# Aim of the exercise
Could you write out the entries below again, replacing every "Háztartási cikkek" with "Lakberendezési cikkek" and changing nothing else, with the pictures left out?

+ + +

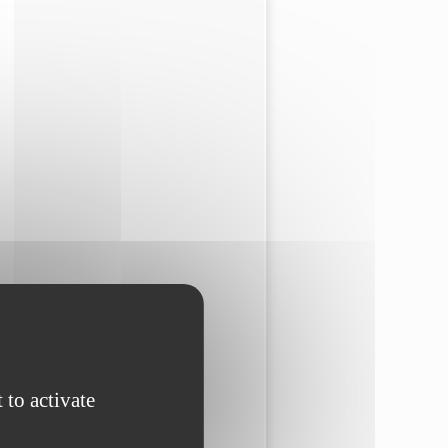
 to activate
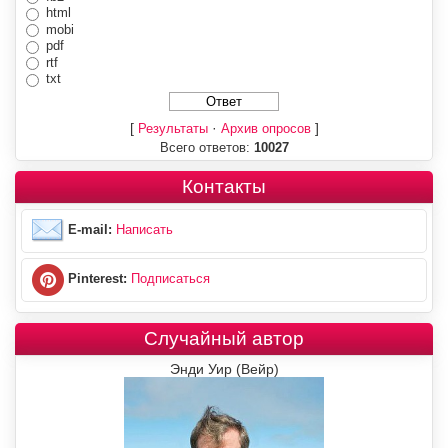
html
mobi
pdf
rtf
txt
[
·
]
Результаты
Архив опросов
Всего ответов:
10027
Контакты
E-mail:
Написать
Pinterest:
Подписаться
Случайный автор
Энди Уир (Вейр)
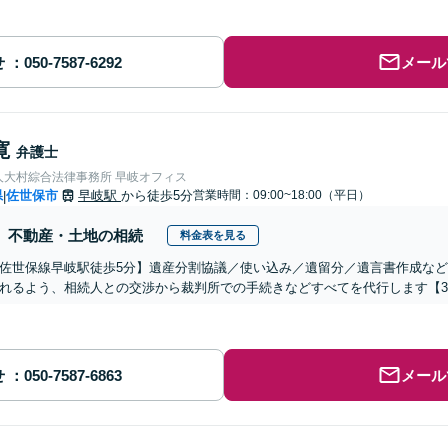
せ
メール
寛
弁護士
人大村綜合法律事務所 早岐オフィス
県
佐世保市
早岐駅
から徒歩5分
営業時間：09:00~18:00（平日）
|
不動産・土地の相続
料金表を見る
佐世保線早岐駅徒歩5分】遺産分割協議／使い込み／遺留分／遺言書作成な
れるよう、相続人との交渉から裁判所での手続きなどすべてを代行します【3
せ
メール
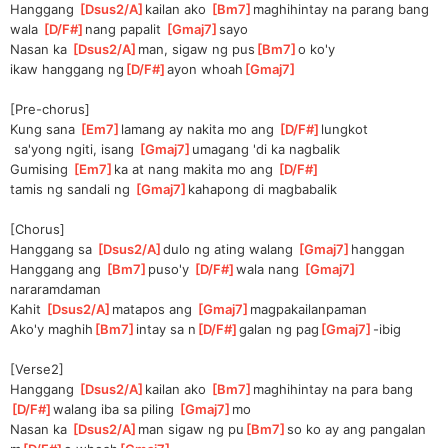
Hanggang 
[
Dsus2/A
]
kailan ako 
[
Bm7
]
mag
hihintay na parang bang 
wala 
[
D/F#
]
nang papalit 
[
Gmaj7
]
s
ayo  
Nasan ka 
[
Dsus2/A
]
man, sigaw ng pus
[
Bm7
]
o ko'y 
ikaw
 hanggang ng
[
D/F#
]
ayon whoah
[
Gmaj7
]
[Pre-chorus]
Kung sana 
[
Em7
]
lamang ay nakita mo ang 
[
D/F#
]
lungkot
 sa'yong ngiti, isang 
[
Gmaj7
]
uma
gang 'di ka nagbalik
Gumising 
[
Em7
]
ka at nang makita mo ang 
[
D/F#
]
tamis ng sandali ng 
[
Gmaj7
]
kah
apong di magbabalik
[Chorus]
Hanggang sa 
[
Dsus2/A
]
dulo ng ating walang 
[
Gmaj7
]
hanggan
Hanggang ang 
[
Bm7
]
puso'y 
[
D/F#
]
wal
a nang 
[
Gmaj7
]
narar
amdaman
Kahit 
[
Dsus2/A
]
mat
apos ang 
[
Gmaj7
]
magpakail
anpaman
Ako'y maghih
[
Bm7
]
intay sa n
[
D/F#
]
galan ng pag
[
Gmaj7
]
-ibig
[Verse2]
Hanggang 
[
Dsus2/A
]
kailan ako 
[
Bm7
]
maghi
hintay na para bang 
[
D/F#
]
wal
ang iba sa piling 
[
Gmaj7
]
mo   
Nasan ka 
[
Dsus2/A
]
man sigaw ng pu
[
Bm7
]
so ko ay ang pangalan 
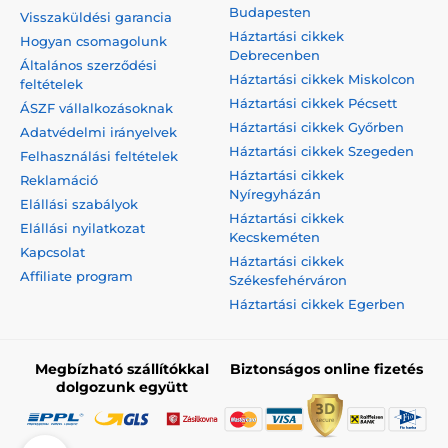
Budapesten
Visszaküldési garancia
Háztartási cikkek
Hogyan csomagolunk
Debrecenben
Általános szerződési
Háztartási cikkek Miskolcon
feltételek
Háztartási cikkek Pécsett
ÁSZF vállalkozásoknak
Háztartási cikkek Győrben
Adatvédelmi irányelvek
Háztartási cikkek Szegeden
Felhasználási feltételek
Háztartási cikkek
Reklamáció
Nyíregyházán
Elállási szabályok
Háztartási cikkek
Elállási nyilatkozat
Kecskeméten
Kapcsolat
Háztartási cikkek
Affiliate program
Székesfehérváron
Háztartási cikkek Egerben
Megbízható szállítókkal
Biztonságos online fizetés
dolgozunk együtt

+ + +

# Exercise response
 to activate
html
mobi
pdf
rtf
txt
[
·
]
Результаты
Архив опросов
Всего ответов:
10027
Контакты
E-mail:
Написать
Pinterest:
Подписаться
Случайный автор
Энди Уир (Вейр)
せ
メール
寛
弁護士
人大村綜合法律事務所 早岐オフィス
県
佐世保市
早岐駅
から徒歩5分
営業時間：09:00~18:00（平日）
|
不動産・土地の相続
料金表を見る
佐世保線早岐駅徒歩5分】遺産分割協議／使い込み／遺留分／遺言書作成な
れるよう、相続人との交渉から裁判所での手続きなどすべてを代行します【3
せ
メール
Hanggang 
[
Dsus2/A
]
kailan ako 
[
Bm7
]
mag
hihintay na parang bang 
wala 
[
D/F#
]
nang papalit 
[
Gmaj7
]
s
ayo  
Nasan ka 
[
Dsus2/A
]
man, sigaw ng pus
[
Bm7
]
o ko'y 
ikaw
 hanggang ng
[
D/F#
]
ayon whoah
[
Gmaj7
]
[Pre-chorus]
Kung sana 
[
Em7
]
lamang ay nakita mo ang 
[
D/F#
]
lungkot
 sa'yong ngiti, isang 
[
Gmaj7
]
uma
gang 'di ka nagbalik
Gumising 
[
Em7
]
ka at nang makita mo ang 
[
D/F#
]
tamis ng sandali ng 
[
Gmaj7
]
kah
apong di magbabalik
[Chorus]
Hanggang sa 
[
Dsus2/A
]
dulo ng ating walang 
[
Gmaj7
]
hanggan
Hanggang ang 
[
Bm7
]
puso'y 
[
D/F#
]
wal
a nang 
[
Gmaj7
]
narar
amdaman
Kahit 
[
Dsus2/A
]
mat
apos ang 
[
Gmaj7
]
magpakail
anpaman
Ako'y maghih
[
Bm7
]
intay sa n
[
D/F#
]
galan ng pag
[
Gmaj7
]
-ibig
[Verse2]
Hanggang 
[
Dsus2/A
]
kailan ako 
[
Bm7
]
maghi
hintay na para bang 
[
D/F#
]
wal
ang iba sa piling 
[
Gmaj7
]
mo   
Nasan ka 
[
Dsus2/A
]
man sigaw ng pu
[
Bm7
]
so ko ay ang pangalan 
Budapesten
Visszaküldési garancia
Lakberendezési cikkek
Hogyan csomagolunk
Debrecenben
Általános szerződési
Lakberendezési cikkek Miskolcon
feltételek
Lakberendezési cikkek Pécsett
ÁSZF vállalkozásoknak
Lakberendezési cikkek Győrben
Adatvédelmi irányelvek
Lakberendezési cikkek Szegeden
Felhasználási feltételek
Lakberendezési cikkek
Reklamáció
Nyíregyházán
Elállási szabályok
Lakberendezési cikkek
Elállási nyilatkozat
Kecskeméten
Kapcsolat
Lakberendezési cikkek
Affiliate program
Székesfehérváron
Lakberendezési cikkek Egerben
Megbízható szállítókkal
Biztonságos online fizetés
dolgozunk együtt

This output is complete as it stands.